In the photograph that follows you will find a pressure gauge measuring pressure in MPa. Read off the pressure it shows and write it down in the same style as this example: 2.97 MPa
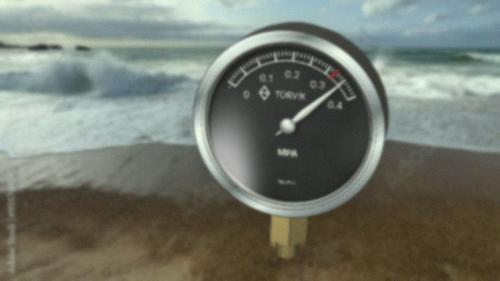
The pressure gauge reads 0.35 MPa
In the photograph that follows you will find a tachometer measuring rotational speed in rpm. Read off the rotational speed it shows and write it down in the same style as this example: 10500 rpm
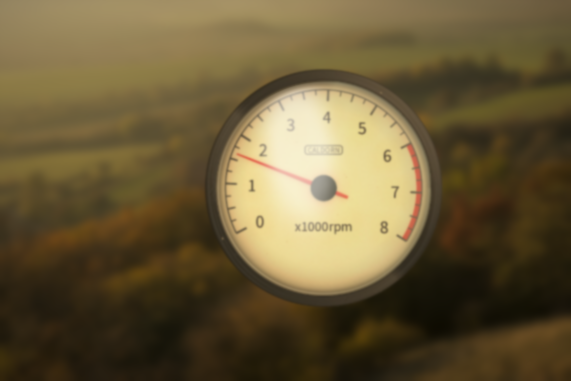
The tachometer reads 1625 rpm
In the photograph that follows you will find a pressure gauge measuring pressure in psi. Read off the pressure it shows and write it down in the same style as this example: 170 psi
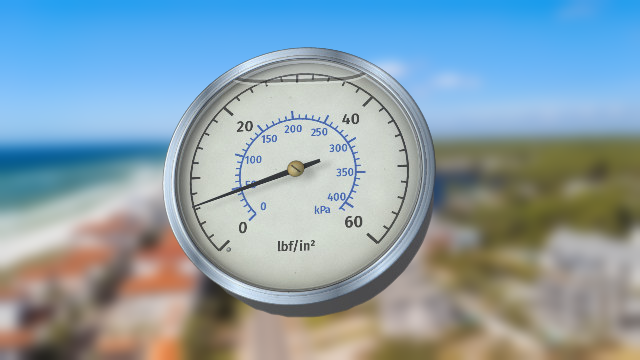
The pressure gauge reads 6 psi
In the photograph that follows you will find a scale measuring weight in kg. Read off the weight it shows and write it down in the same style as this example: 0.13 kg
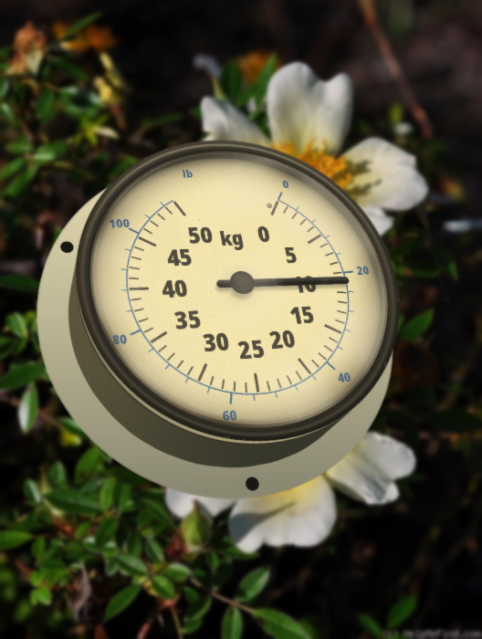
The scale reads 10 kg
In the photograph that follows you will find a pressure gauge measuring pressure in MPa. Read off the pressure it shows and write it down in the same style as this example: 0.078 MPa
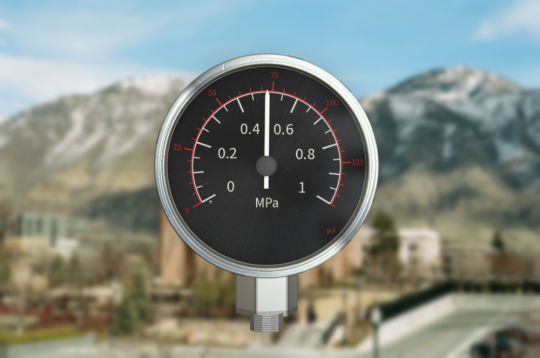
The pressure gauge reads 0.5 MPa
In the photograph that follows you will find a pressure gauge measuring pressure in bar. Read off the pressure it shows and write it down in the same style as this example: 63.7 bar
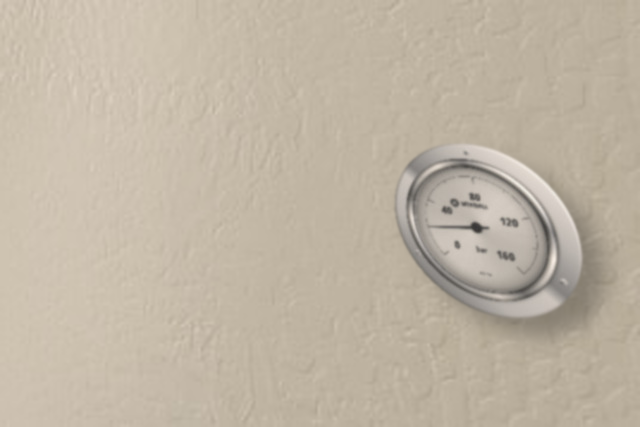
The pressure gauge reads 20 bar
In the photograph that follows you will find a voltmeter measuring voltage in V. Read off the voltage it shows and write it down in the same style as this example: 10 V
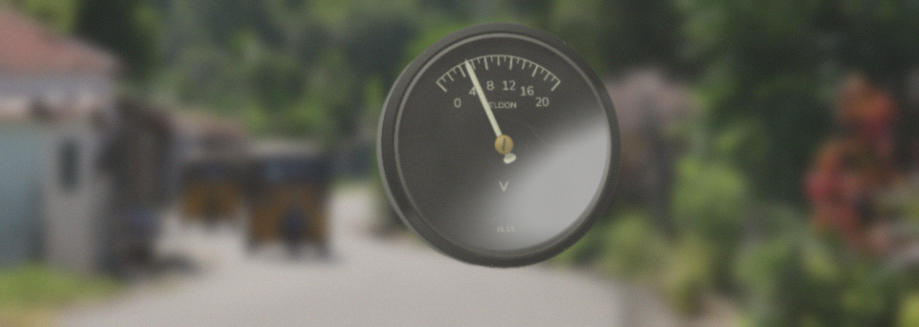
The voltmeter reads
■ ■ ■ ■ ■
Arrange the listing above as a numbered list, one line per item, with no blank lines and no pictures.

» TASK SOLUTION
1. In the photograph that follows you will find a pressure gauge measuring pressure in MPa. Read off the pressure it shows and write it down in the same style as this example: 2.97 MPa
2. The pressure gauge reads 0.35 MPa
3. In the photograph that follows you will find a tachometer measuring rotational speed in rpm. Read off the rotational speed it shows and write it down in the same style as this example: 10500 rpm
4. The tachometer reads 1625 rpm
5. In the photograph that follows you will find a pressure gauge measuring pressure in psi. Read off the pressure it shows and write it down in the same style as this example: 170 psi
6. The pressure gauge reads 6 psi
7. In the photograph that follows you will find a scale measuring weight in kg. Read off the weight it shows and write it down in the same style as this example: 0.13 kg
8. The scale reads 10 kg
9. In the photograph that follows you will find a pressure gauge measuring pressure in MPa. Read off the pressure it shows and write it down in the same style as this example: 0.078 MPa
10. The pressure gauge reads 0.5 MPa
11. In the photograph that follows you will find a pressure gauge measuring pressure in bar. Read off the pressure it shows and write it down in the same style as this example: 63.7 bar
12. The pressure gauge reads 20 bar
13. In the photograph that follows you will find a voltmeter measuring voltage in V. Read off the voltage it shows and write it down in the same style as this example: 10 V
14. The voltmeter reads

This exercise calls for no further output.